Due to the way universal joints work, believe it or not, when the gearbox output shaft and diff pinion are rotating at a constant speed, the tailshft itself will be speeding up a fraction, slowing down, speeding up, slowing down, during every single revolution. As long as the gearbox output shaft and diff pinion are parallel (but not necessarily aligned) this all evens out (you also have to have each uni joint flange welded on in perfect alignment at each end of the tailshaft, it'll perform precisely how it is meant to and be (assuming it's balanced and not buckled) vibration free. But if you (hypothetically) altered the diff pinion angle a lot, and or the engine setback angle a lot, so those angles weren't parallel to one another, then it can and will vibrate (and obviously a degree or two won't be enough to be noticeable usually, but 10 or more might be, the more the difference, the more significant the vibration)

Having said all that, having the diff pinion and the tailshaft on an angle laterally (rather than just the usual slight horizontal) risks putting the tailshaft closer to the tunnel, esp if the rear leaves start to wind up with a lot of force (and naturally much higher output engines are why this diff would be put there in the first place) and so forth - it's basically just adding another variable which isn't optimal in there.

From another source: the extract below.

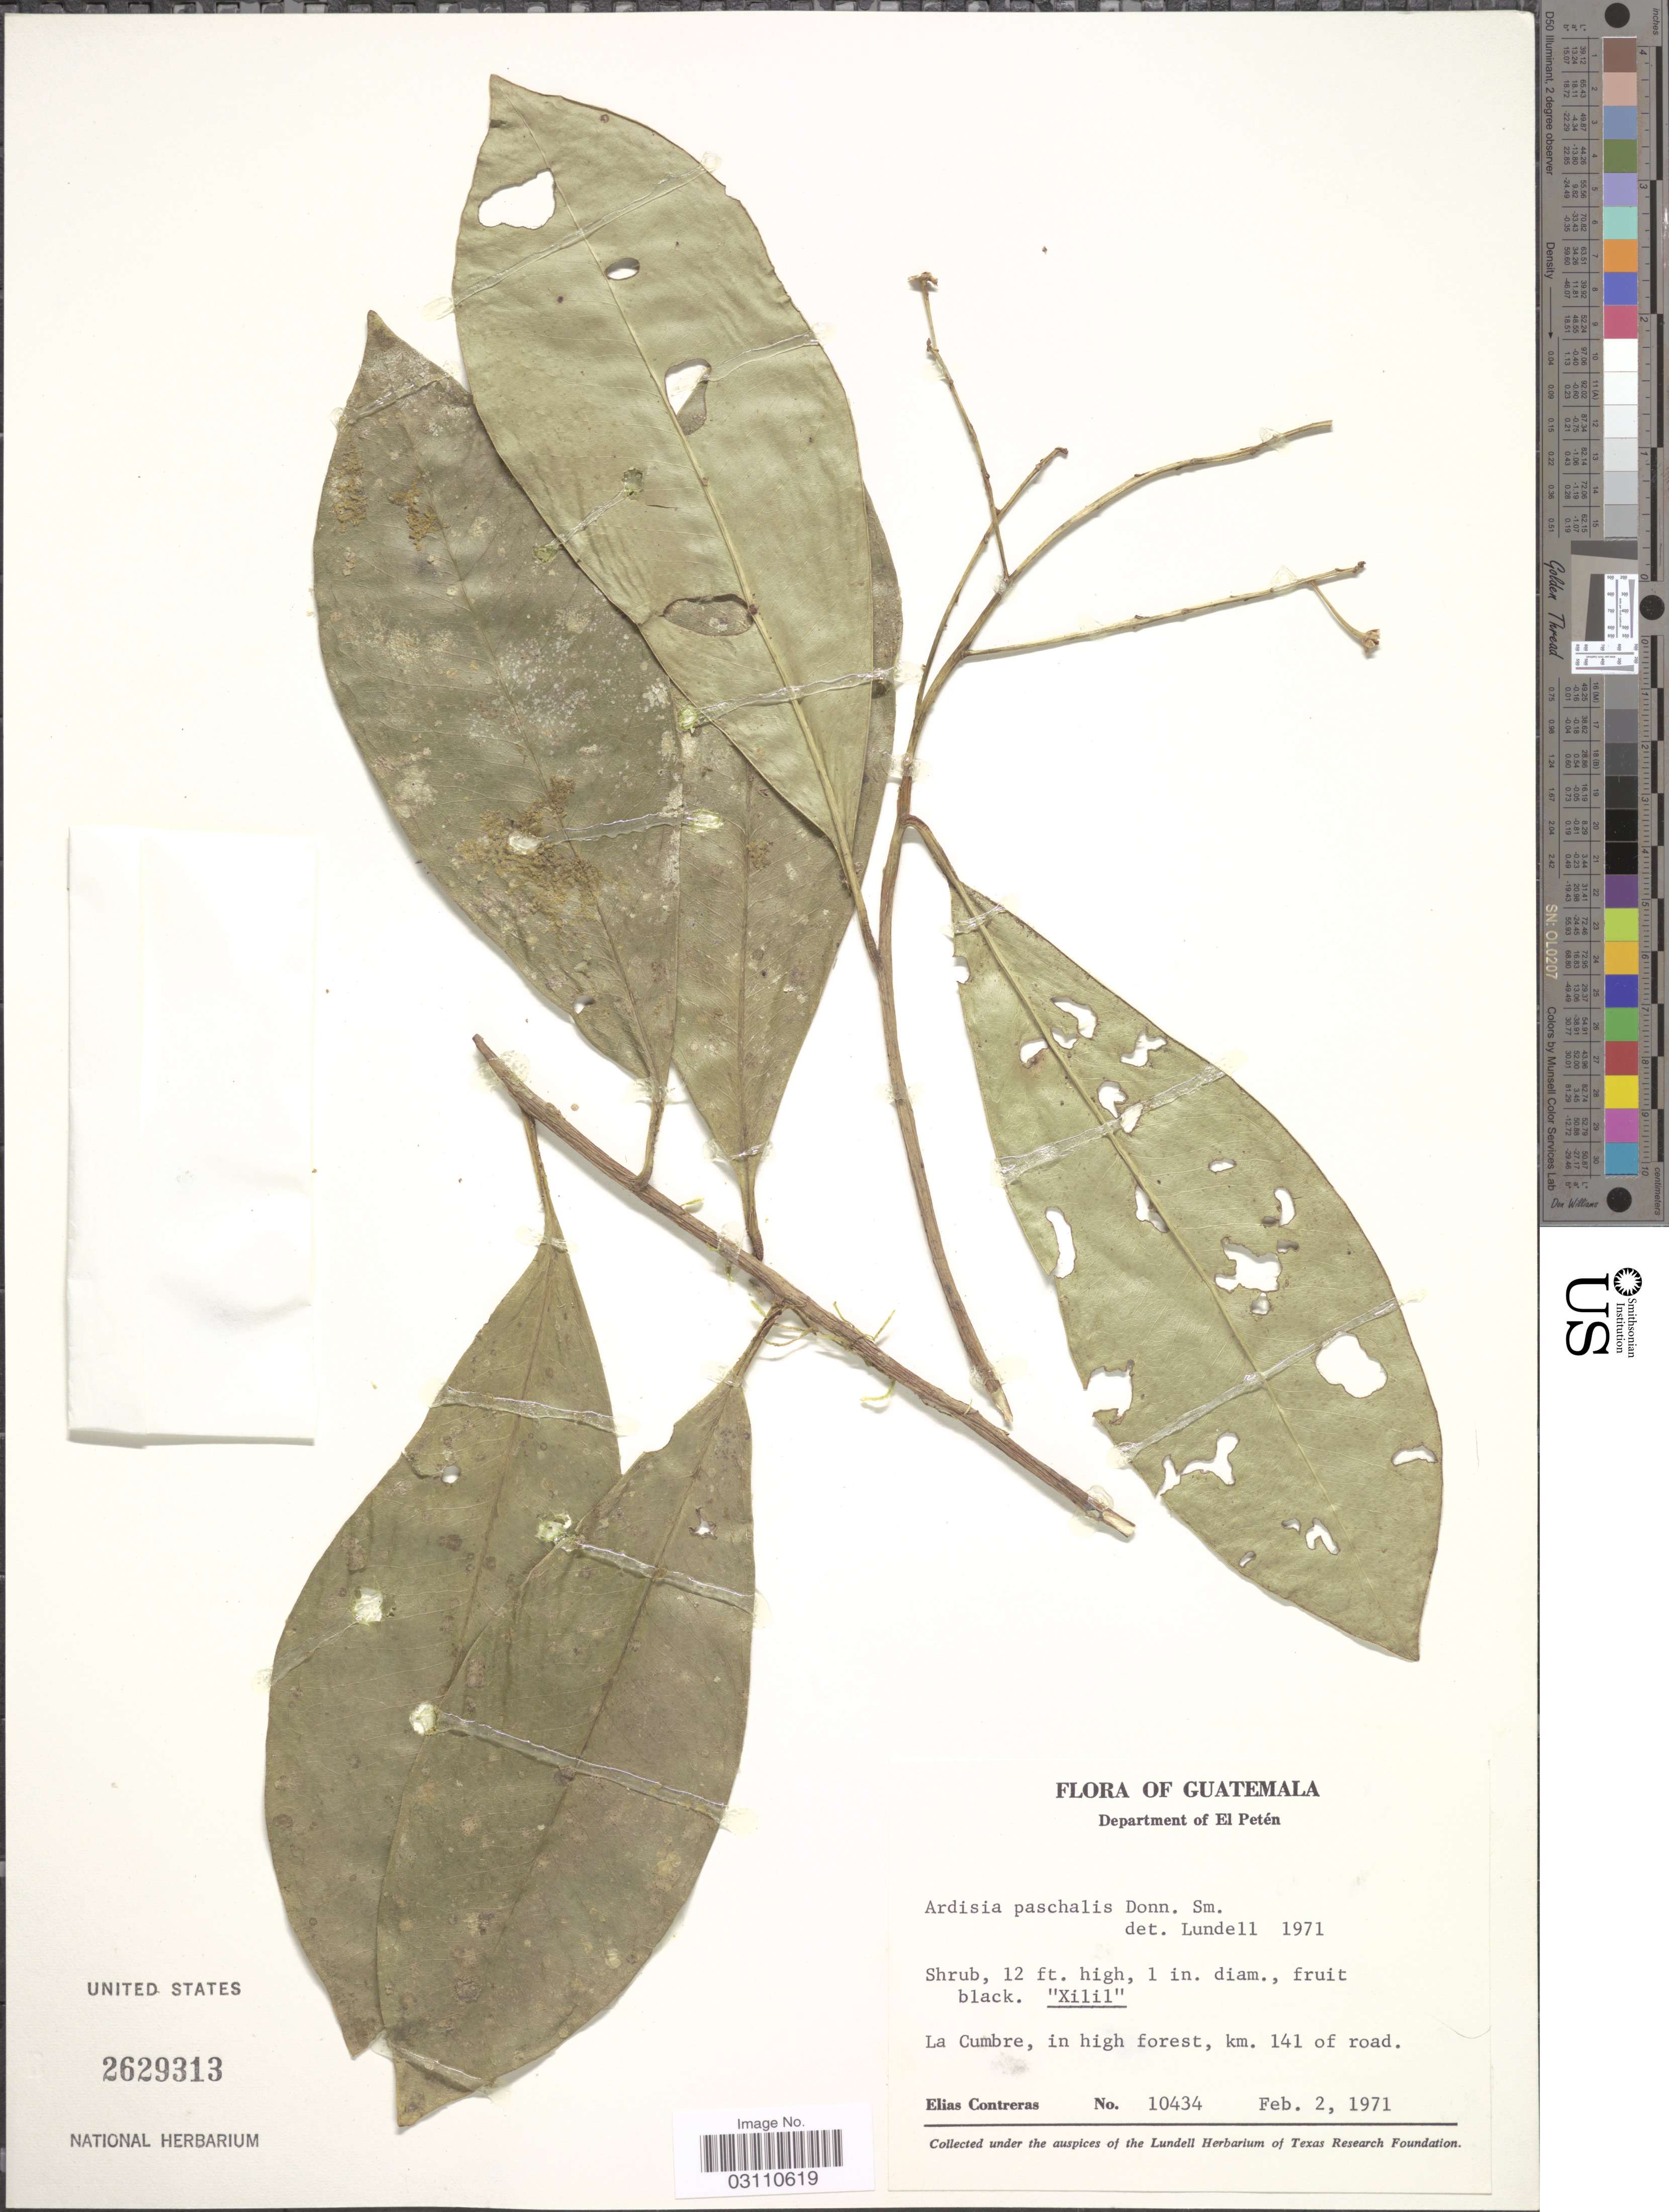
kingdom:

Although, as mentioned, the uni joints 'will' function properly when the output shaft and diff pinion angles are parallel - even if the tailshaft it on an angle, well this 'speeding up and slowing down' stuff becomes more severe (i.e. the difference between it's lowest and highest speeds in any one rotation gets higher and higher) the larger the angle. This in and of itself can eventually get to a point where it will be a vibration from the abrupt changes in tailshaft rpm. So it will be more problematic eventually, and will cause faster uni joint wear. If you absolutely had to do it on large angles then the 'real' answer would have to be to custom make CV joints (which as the name suggest have 'constant velocity' and the rpm of the intermediate shaft (the tail shaft in other words) doesn't speed up and slow down, it runs at constant/steady rpms in sync with the output shaft and diff pinion. For this and other reasons CV joints can handle greater angles (it's not just the vibration etc, the amount of metal around the flanges of a uni joint take up space and make it difficult to allow a severe angle without them hitting each other and jamming).

If you can at all possibly do it without costing a million in new custom axles, I'd personally aim for having the tailshaft parallel and straight when viewed from overhead.